Mayor Sylvester Turner is asking the federal government to let Houston use an estimated $400 million in aid to help close its ballooning budget gap and reduce the number of expected furloughs in the fiscal year that begins in July.
Turner said the CARES Act, part of the $2 trillion stimulus passed by Congress last month, will give the city much-needed resources, but the rules accompanying those funds prevent the city from using the dollars where they are most needed: the budget.
“You don’t have to appropriate us more dollars, just allow us to have flexibility with regard to those dollars that have already been awarded,” Turner said he told lawmakers. The mayor said the request was made in a letter to Congress signed by 110 other Texas mayors.
There are three rules for the federal aid, according to Turner: expenditures must be directly related to COVID-19, it cannot previously have been budgeted, and it must be spent by the end of this year.

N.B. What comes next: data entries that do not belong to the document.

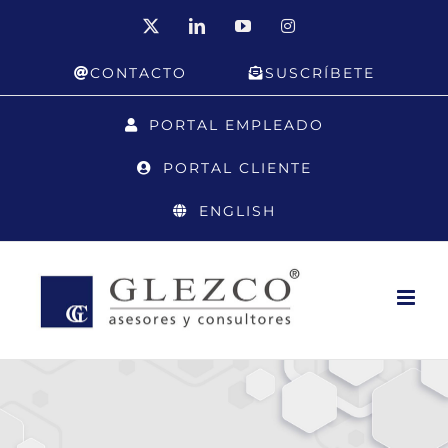
Saltar
X
LinkedIn
YouTube
Instagram
al
CONTACTO
SUSCRÍBETE
contenido
PORTAL EMPLEADO
PORTAL CLIENTE
ENGLISH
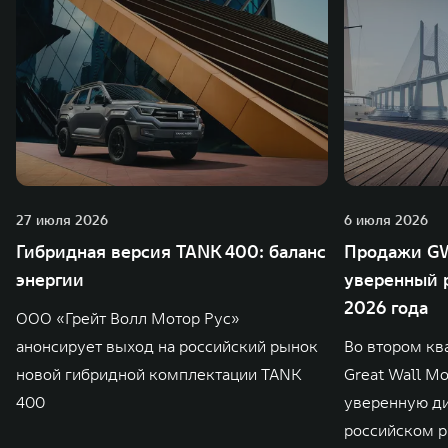
27 июля 2026
6 июля 2026
Гибридная версия TANK 400: баланс
Продажи GW
энергии
уверенный р
2026 года
ООО «Грейт Волл Мотор Рус»
анонсирует выход на российский рынок
Во втором кв
новой гибридной комплектации TANK
Great Wall M
400
уверенную д
российском р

That helps, Turner said, but it would help more to use the funds as a budget stopgap. Southwestern cities like Houston have incurred fewer direct pandemic expenses than northeast cities because they took earlier social distancing actions, Turner said. The real brunt for governments here is the projected drop in sales taxes, which is expected to punch a massive hole in the Houston’s already cash-strapped budget. Sales taxes are the city’s second largest revenue stream, after property taxes.
It’s that or budget catastrophe, and there’s no good reason why we should have to have the latter. Which doesn’t actually matter, since I’m sure the Trump administration will say No, and even if somehow they say Yes or the Turner administration tries to find some clever way around the obstacles in their path, state Republicans will turn fire and fury our way. Because, obviously, being able to stave off massive cuts from a budget shortfall that was unforeseen and no one’s fault is totally irresponsible. That’s just math. Anyway, this is the process before us. May as well see where it leads.

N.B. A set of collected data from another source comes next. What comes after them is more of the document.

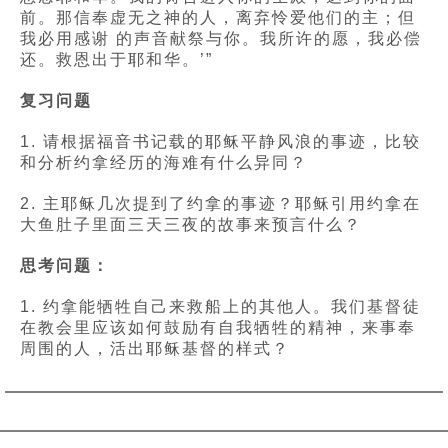
前。那信奉虚无之神的人，离弃怜爱他们的主；但
我必用感谢 的声音献祭与你。我所许的愿，我必偿
还。救恩出于耶和华。’”
复习问题
1. 请根据福音书记载的耶稣平静风浪的事迹，比较
和分析约拿经历的海难有什么异同？
2. 主耶稣几次提到了约拿的事迹？耶稣引用约拿在
大鱼肚子里面三天三夜的故事来预言什么？
思考问题：
1. 约拿能牺牲自己来救船上的其他人。我们基督徒
在教会里应该如何鼓励有自我牺牲的精神，来事奉
周围的人，活出耶稣基督的样式？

I don’t know that you can blame the Trump administration–The president can’t just approve some unauthorized use of the funding–there is an act of congress that created the program. As we well know, federal funding has many stipulations and strings attached, and Turner ran afoul of federal funding from HUD.
Houston is going to need to adapt. It is in for some big, long term losses. Property values are going to drop, for several reasons: oil prices have cratered, people will be likely to move out of cities in general after the pandemic, and many small businesses are not going to come back.